CASPIAN
Des coups rudes frappés à la porte de sa cabane firent sursauter Caspian, au point de lui faire lâcher son livre qu'il ne rattrapa que de justesse. Le cœur battant, il le reposa sur son lit en se demandant ce qu'on pouvait bien lui vouloir à cette heure-ci. Il avait rarement du travail au moment du déjeuner, et ce n'était jamais bon signe lorsque quelqu'un venait jusqu'à lui.
Inquiet mais également un peu curieux, il s'empressa d'attraper sa peau d'âne suspendue près de la porte et d'en rabattre la capuche sur son visage avant d'ouvrir. La déception qu'il éprouva en découvrant le métayer sur le seuil lui fit comprendre qu'il avait malgré tout espéré voir Maxime, et il s'empressa de baisser le regard pour ne pas s'attirer d'ennuis. Le métayer avait l'air aussi méprisant et dégoûté qu'à chaque fois qu'il devait lui parler, mais il y avait également une colère sous-jacente dont Caspian se méfiait comme de la peste. Ce ne serait pas la première fois qu'il ferait les frais d'une mauvaise humeur provoquée par quelqu'un d'autre.
— Tu as du travail, cracha le métayer.
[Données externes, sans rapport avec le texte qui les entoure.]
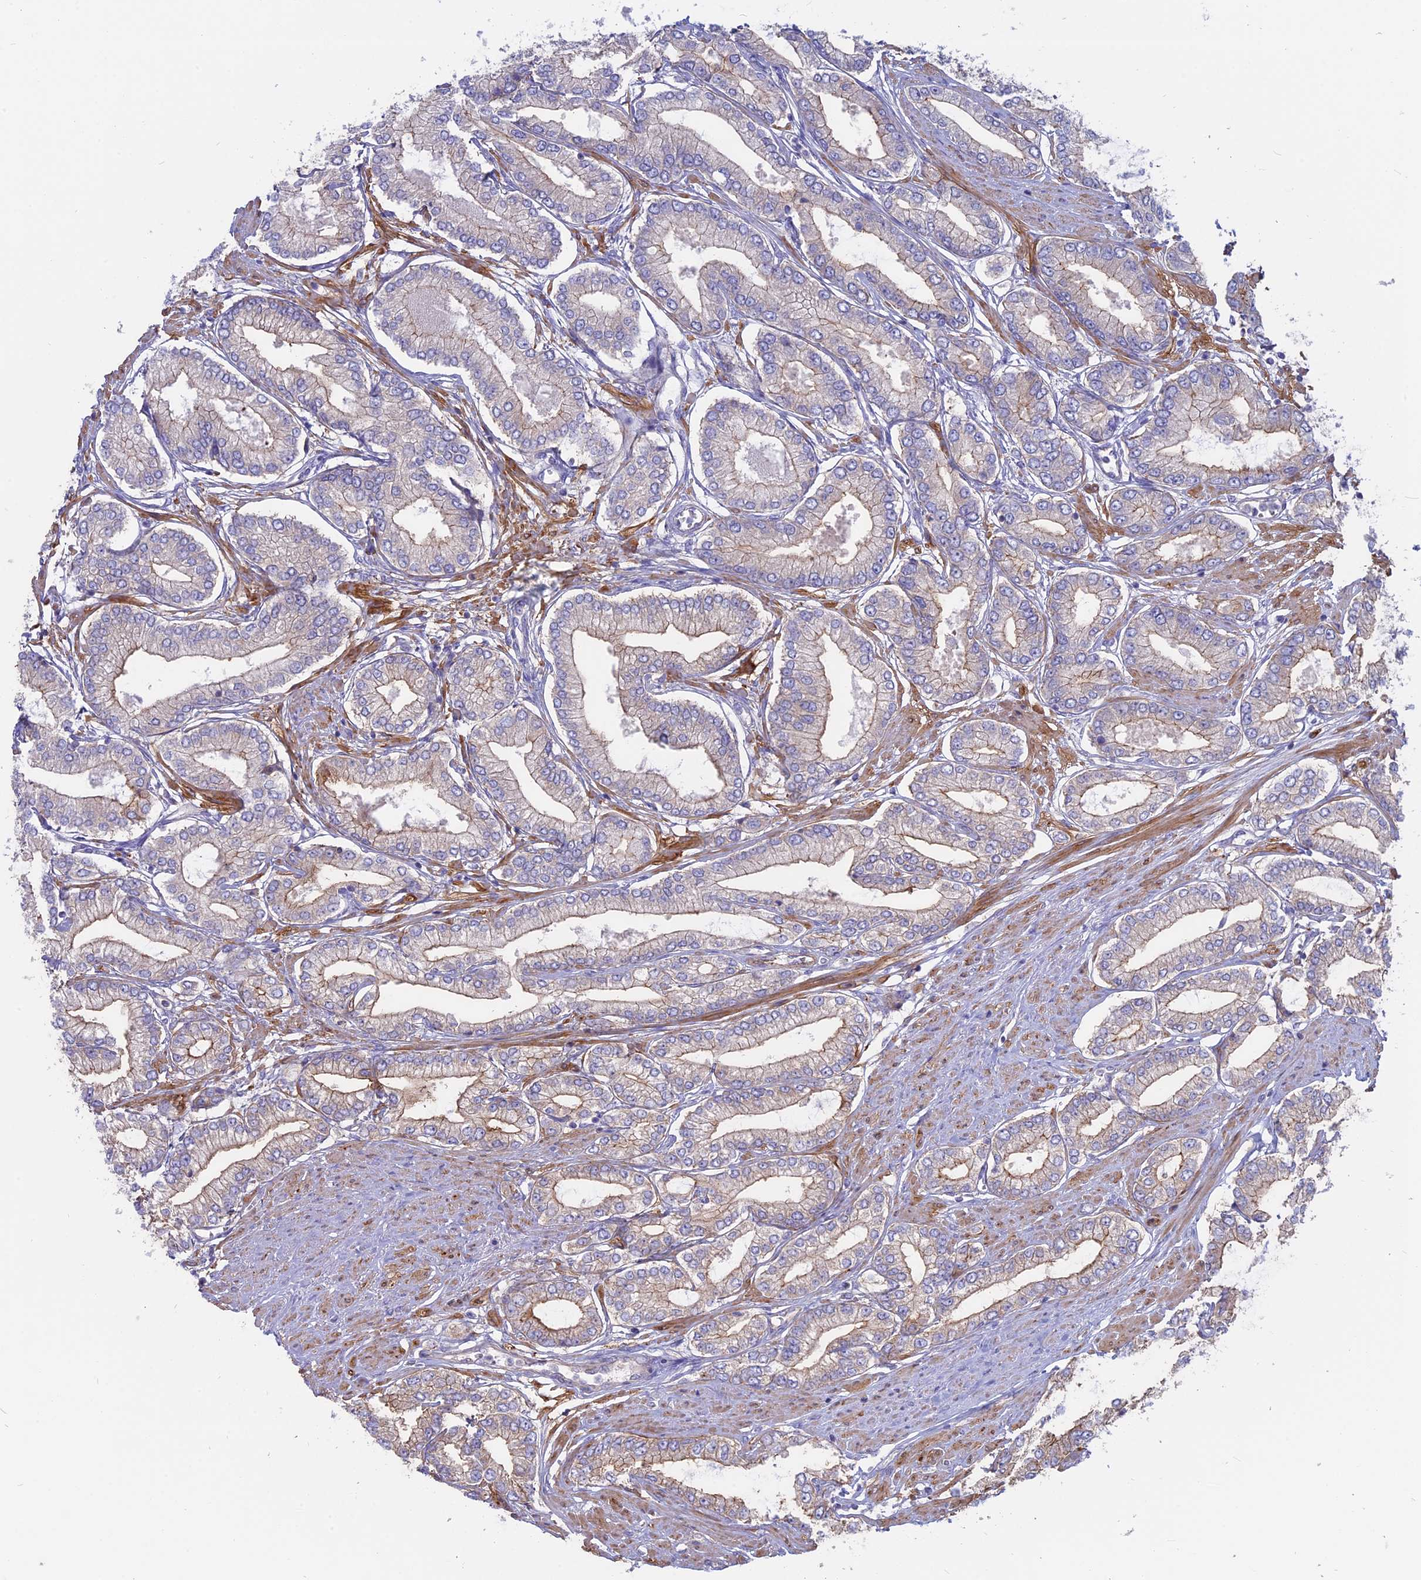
{"staining": {"intensity": "weak", "quantity": "<25%", "location": "cytoplasmic/membranous"}, "tissue": "prostate cancer", "cell_type": "Tumor cells", "image_type": "cancer", "snomed": [{"axis": "morphology", "description": "Adenocarcinoma, Low grade"}, {"axis": "topography", "description": "Prostate"}], "caption": "Protein analysis of prostate cancer exhibits no significant positivity in tumor cells.", "gene": "MYO5B", "patient": {"sex": "male", "age": 63}}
Leurs Altesses les princes Auguste et Maxime déjeunent à la ferme, et Son Altesse le prince Maxime a expressément demandé à ce que tu fasses une galette rivecourtoise pour leur dessert. Je me demande bien pourquoi toi en particulier mais bon, c'est le prince.
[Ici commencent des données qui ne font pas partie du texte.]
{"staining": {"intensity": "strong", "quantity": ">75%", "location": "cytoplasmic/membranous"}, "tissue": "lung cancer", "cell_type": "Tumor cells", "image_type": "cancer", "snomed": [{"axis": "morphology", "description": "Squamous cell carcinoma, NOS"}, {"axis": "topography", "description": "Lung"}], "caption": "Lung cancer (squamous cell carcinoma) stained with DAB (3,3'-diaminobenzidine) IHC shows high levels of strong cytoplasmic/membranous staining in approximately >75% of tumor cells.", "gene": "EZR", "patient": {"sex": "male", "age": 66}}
Apprendre que Maxime se trouvait si près de lui donna l'impression à Caspian que le sol s'ouvrait sous ses pieds et il se concentra sur sa respiration pour ne pas laisser voir son mélange de terreur et d'espoir.
— Eh bien, tu m'écoutes ? s'agaça le métayer. Tu as une heure pour la faire, pas une minute de plus, alors cesse donc de rêvasser ! Et lave toi bien les mains !
— Oui Monsieur, murmura Caspian.
Le regard rivé sur ses sabots, il l'écouta s'éloigner d'un pas rageur accompagné d'imprécations, et il se demanda distraitement ce que Maxime avait bien pu dire ou faire pour l'agacer de la sorte. Hébété, dans un état second, il rentra chez lui et s'adossa un instant à la porte pour prendre une profonde inspiration, puis une seconde, essayant de calmer les battements affolés de son cœur.
— Une galette rivecourtoise pour Maxime, répéta-t-il. Aucun doute, il sait que je suis Peau d'Âne.
Et une petite voix lui murmurait que son prince avait également deviné qu'il était Caspian de Rivecœur, mais il ne voulait pas l'écouter. Pas tout de suite. Après dix ans à se cacher et à endurer la misère, il ne voulait pas se laisser aller à espérer pour que tout se brise ensuite.
Alors au lieu de laisser la panique l'envahir, il se concentra sur la tâche qu'on lui avait donnée. Les mains tremblantes, il retira sa peau d'âne puis réfléchit un instant avant de décider d'enfiler la veste dorée de son costume couleur de soleil afin d'éviter que ses manches ne l'encombrent. Ce fut vite fait et il s'occupa ensuite d'attacher ses longues nattes sinjahlaises avec un bandeau pour dégager son visage, avant de se débarbouiller pour le principe. Ensuite seulement, il rassembla tout son matériel et prit le temps de se laver soigneusement les mains.
Puis il se mit à l'ouvrage, raviva le feu sous le four, et mélangea quatre mains de sa farine la plus blanche avec deux œufs du matin et du beurre bien frais. Il y ajouta ensuite du miel, ainsi qu'un soupçon de sel. Pétrir la pâte demandait un peu d'effort mais il aimait faire ça et il s'y attela avec entrain pour former une belle boule de pâte qu'il lui faudrait ensuite étaler avec un rouleau.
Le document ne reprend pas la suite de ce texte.